There's a place in the world for the angry young manAmericans have a soft spot for revolutionaries. Whether it be George Washington or Luke Skywalker, we love to see the brave, usually young, usually good-looking hero take on the despotic establishment and emerge victorious--or even to fail tragically but valiantly.
With his working class ties and his radical plans
He refuses to bend he refuses to crawl
And he's always at home with his back to the wall
And he's proud of his scars and the battles he's lost
And struggles and bleeds as he hangs on his cross
And likes to be known as the angry young man (Billy Joel)
Such is our romance for heroic rebels that we find them where they are not. Che Guevarra was little more than a murderous thug who helped bring a half century of repressive dictatorship to Cuba, yet his face continues to adorn merchandise as a symbol of some glorious resistance against ... whatever.
This romance extends to the church, sadly, and is the siren's song of the heroic "revolutionary" who is, in many cases, merely a contemptuous and rebellious troublemaker. Revolution of this other sort has no positive vision, no hopeful calling.
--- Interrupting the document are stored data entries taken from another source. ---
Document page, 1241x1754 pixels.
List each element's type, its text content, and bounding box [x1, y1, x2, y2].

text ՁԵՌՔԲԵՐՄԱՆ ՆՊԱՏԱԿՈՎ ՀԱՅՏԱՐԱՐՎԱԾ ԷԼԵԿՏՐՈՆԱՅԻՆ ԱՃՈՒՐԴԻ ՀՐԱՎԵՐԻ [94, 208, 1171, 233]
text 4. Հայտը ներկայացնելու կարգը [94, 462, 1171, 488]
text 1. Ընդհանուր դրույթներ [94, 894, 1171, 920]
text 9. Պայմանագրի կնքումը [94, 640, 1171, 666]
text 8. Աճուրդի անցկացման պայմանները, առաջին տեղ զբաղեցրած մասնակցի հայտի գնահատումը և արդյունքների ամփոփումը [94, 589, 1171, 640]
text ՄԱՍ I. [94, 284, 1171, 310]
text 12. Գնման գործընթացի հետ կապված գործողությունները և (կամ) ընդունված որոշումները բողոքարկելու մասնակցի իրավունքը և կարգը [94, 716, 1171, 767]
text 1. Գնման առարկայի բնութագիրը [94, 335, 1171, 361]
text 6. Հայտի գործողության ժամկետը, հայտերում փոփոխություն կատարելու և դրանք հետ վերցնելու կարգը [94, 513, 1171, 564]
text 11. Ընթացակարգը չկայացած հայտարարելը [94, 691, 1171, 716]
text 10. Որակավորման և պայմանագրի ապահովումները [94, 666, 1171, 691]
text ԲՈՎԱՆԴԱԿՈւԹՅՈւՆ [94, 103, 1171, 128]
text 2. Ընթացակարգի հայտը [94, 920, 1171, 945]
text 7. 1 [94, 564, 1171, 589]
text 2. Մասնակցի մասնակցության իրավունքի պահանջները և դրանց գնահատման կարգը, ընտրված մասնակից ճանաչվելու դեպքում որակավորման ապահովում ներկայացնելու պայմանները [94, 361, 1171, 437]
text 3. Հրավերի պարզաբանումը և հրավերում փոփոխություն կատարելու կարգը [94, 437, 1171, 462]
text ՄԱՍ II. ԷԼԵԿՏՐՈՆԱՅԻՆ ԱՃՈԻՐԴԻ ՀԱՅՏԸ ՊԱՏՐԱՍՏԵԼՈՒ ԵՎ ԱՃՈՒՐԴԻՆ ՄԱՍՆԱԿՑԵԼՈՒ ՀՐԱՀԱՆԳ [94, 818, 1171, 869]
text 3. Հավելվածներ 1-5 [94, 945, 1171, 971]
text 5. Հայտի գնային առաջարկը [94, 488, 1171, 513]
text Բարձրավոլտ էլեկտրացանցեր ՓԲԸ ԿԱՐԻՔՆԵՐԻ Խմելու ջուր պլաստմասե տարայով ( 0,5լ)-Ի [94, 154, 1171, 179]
It is merely the call to be an "Angry Young Man" (or Woman), sniping at the church's faults and treating even Christ's most devoted and selfless servants as if they are merely part of some great Evil Empire. Such wanton destructiveness, as noted by the Presbyter below, disrespects many of those we ought most to respect--those who do much good work on behalf of the Kingdom of God at great personal sacrifice. Moreover, it brings discredit to the honest and necessary revolution and reform happening elsewhere.
To illustrate, consider the cultural revolution that began in the 1960s. This revolution marked a critical turning point in the war against racial discrimination which was still so shockingly prevalent across the Deep South. Much good and many heroes marked the period. Yet the same generation so honored with nobility among some also featured shocking and destructive excess among many more. The truth is, those who were the true and necessary revolutionaries often became entangled and confused with and among those who were merely arrogant rebels along for the ride--youths who despised their parents' generation and used the guise of "revolution" as an excuse for self-indulgence.
There is likewise a temptation to arrogantly savage the organized church without issuing--or better yet, living out--any higher calling. In many cases, the self-righteous rejection of the organized church serves as little more than a cover-up for sin. Freed from the "oppression" of the church (or should I say the accountability to the church), there is often a descent into sloth. This is not a spiritual revolution ... it is a temper tantrum.
The church needs its revolutionaries and its reformers. It needs those who will, like Jailbreaker, live out a bold new vision in order to be his witnesses "in Jerusalem, and in all Judea and Samaria, and to the ends of the earth." But those who merely snipe at the church's faults do the cause no credit and no good service. In fact, they harm it gravely.